▶ _Given text_:
▼▼▼
Beet Root Cream

Prep Time 5 mins
Cook Time 45 mins
Total Time 1 hr
Course Side Dish, Spread


  • 4-5 steamed beet roots (Vata - Pitta + Kapha -)
  • 3 tbsp table spoons coconut cream (Vata - Pitta - Kapha ++)
  • 1-2 tbsp Ghee (Vata - Pitta - Kapha +)
  • 3 cm peeled and grated ginger root (Vata - Pitta + Kapha - -)
  • 1-2 tsp kudzu root starch (Vata 0 Pitta - Kapha +)
  • 1-2 tsp Umebushi paste (Vata - - Pitta + + Kapha 0)
  • black sesame (Vata - - Pitta + Kapha +)
  • black pepper (Vata - Pitta + Kapha - -)
  • rock salt (Vata - - Pitta 0 Kapha +)
▲▲▲
▶ _Supplied data_:
▼▼▼
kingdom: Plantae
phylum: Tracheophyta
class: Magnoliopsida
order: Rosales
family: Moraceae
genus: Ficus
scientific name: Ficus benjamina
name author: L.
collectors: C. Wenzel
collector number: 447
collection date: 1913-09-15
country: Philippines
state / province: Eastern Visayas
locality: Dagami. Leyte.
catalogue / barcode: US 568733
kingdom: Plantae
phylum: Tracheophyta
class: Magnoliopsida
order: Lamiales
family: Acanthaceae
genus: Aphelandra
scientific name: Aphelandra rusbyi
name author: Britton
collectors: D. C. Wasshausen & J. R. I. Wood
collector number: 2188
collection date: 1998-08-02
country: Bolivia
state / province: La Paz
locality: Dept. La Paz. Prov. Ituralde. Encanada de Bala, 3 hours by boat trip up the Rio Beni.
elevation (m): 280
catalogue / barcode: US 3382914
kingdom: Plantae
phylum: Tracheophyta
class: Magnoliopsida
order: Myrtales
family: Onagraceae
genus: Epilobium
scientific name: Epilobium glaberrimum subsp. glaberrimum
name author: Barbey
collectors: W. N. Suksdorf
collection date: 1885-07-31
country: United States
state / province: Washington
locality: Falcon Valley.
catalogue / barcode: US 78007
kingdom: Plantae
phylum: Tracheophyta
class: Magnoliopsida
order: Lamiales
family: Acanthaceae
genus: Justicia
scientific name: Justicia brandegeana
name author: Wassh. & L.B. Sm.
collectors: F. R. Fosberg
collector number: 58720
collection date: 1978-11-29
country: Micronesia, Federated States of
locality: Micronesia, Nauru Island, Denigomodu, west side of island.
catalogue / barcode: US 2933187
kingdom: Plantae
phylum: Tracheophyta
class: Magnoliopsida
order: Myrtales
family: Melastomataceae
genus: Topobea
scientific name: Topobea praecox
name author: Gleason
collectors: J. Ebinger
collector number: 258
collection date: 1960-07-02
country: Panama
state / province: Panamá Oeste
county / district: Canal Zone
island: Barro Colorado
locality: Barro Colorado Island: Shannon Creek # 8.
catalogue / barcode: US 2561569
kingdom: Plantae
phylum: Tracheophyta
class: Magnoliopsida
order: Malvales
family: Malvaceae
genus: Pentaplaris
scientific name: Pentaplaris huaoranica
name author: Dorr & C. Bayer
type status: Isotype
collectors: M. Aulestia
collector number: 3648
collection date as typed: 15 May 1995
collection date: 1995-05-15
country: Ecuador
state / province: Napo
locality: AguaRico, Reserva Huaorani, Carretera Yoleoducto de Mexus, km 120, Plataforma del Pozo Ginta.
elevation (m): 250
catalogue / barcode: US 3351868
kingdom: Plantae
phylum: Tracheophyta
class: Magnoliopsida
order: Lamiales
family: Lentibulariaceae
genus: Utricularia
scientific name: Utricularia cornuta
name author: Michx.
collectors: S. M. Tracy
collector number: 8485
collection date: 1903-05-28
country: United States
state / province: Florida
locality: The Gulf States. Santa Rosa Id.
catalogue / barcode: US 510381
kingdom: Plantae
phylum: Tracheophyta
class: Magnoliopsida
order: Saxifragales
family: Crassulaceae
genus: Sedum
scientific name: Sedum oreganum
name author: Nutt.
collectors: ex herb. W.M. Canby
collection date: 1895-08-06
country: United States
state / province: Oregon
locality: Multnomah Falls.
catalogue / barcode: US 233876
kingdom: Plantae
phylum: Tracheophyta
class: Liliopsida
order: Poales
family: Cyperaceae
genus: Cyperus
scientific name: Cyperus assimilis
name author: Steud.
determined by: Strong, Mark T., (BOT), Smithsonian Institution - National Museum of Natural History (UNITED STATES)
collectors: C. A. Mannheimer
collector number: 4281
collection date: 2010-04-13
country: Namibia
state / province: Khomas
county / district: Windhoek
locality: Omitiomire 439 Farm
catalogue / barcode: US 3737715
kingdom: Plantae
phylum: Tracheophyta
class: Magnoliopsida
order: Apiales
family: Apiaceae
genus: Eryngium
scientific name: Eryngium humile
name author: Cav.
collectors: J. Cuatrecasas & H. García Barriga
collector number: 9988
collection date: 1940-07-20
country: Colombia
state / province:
▲▲▲
▶ _How to complete this task_: Carry on with the beet root cream recipe, picking up after its list of ingredients ends. The records have no connection to the beet root cream recipe.

▶ _Output of the task_:
  • Steam the roots with lid until soft
  • Let cool and peel
  • Grind the peeled roots in a food processor until creamy
  • Place the grinded beets in a pot over a small fire, cover with lid
  • Add the Ghee, coconut cream, grated ginger and mix
  • Melt the kudzu in 1/3 cup of cold water, and add to the beets, then mix
  • Add the Umebushi paste and mix
  • Add little salt and pepper and mix
  • Serve in a bowl, garnish with chopped green onions and parsley, and roasted black sesame seed or use gomasio
  • Serve warm for medicinal purposes. Serve slightly chilled otherwise


The effects of the ingredients:
The red beet root improves peristalsis of the intestines, enriches the blood and cleanses the liver.
The black sesame seeds treat anemia and related conditions such as hair loss, and are indicated for dry type constipation.
The Kudzu root starch lubricates the intestines and is also indicated for improving blood circulation and normalizing blood pressure.
Umebushi is antiseptic, invigorating the stomach and the intestines, treats constipation, gas, nausea and bloating.
Ginger root and black pepper induce digestion, move the GI tract, stimulate hunger and eliminate phlegm.